§ **WORK ITEM**: All entries below must be written out verbatim, and the images must be dropped.

§ **SUPPLIED MATERIAL**:
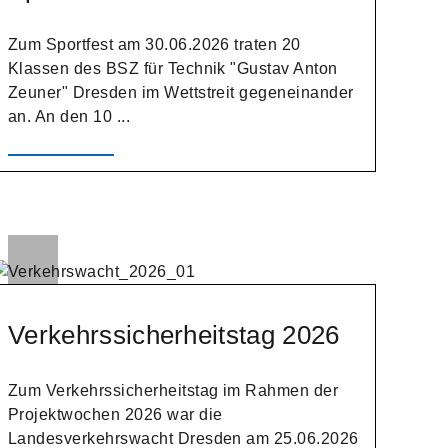
Zum Sportfest am 30.06.2026 traten 20
Klassen des BSZ für Technik "Gustav Anton
Zeuner" Dresden im Wettstreit gegeneinander
an. An den 10 ...
Verkehrssicherheitstag 2026
Zum Verkehrssicherheitstag im Rahmen der
Projektwochen 2026 war die
Landesverkehrswacht Dresden am 25.06.2026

§ **RESPONSE TO THE TASK**:
Zum Sportfest am 30.06.2026 traten 20
Klassen des BSZ für Technik "Gustav Anton
Zeuner" Dresden im Wettstreit gegeneinander
an. An den 10 ...
Verkehrssicherheitstag 2026
Zum Verkehrssicherheitstag im Rahmen der
Projektwochen 2026 war die
Landesverkehrswacht Dresden am 25.06.2026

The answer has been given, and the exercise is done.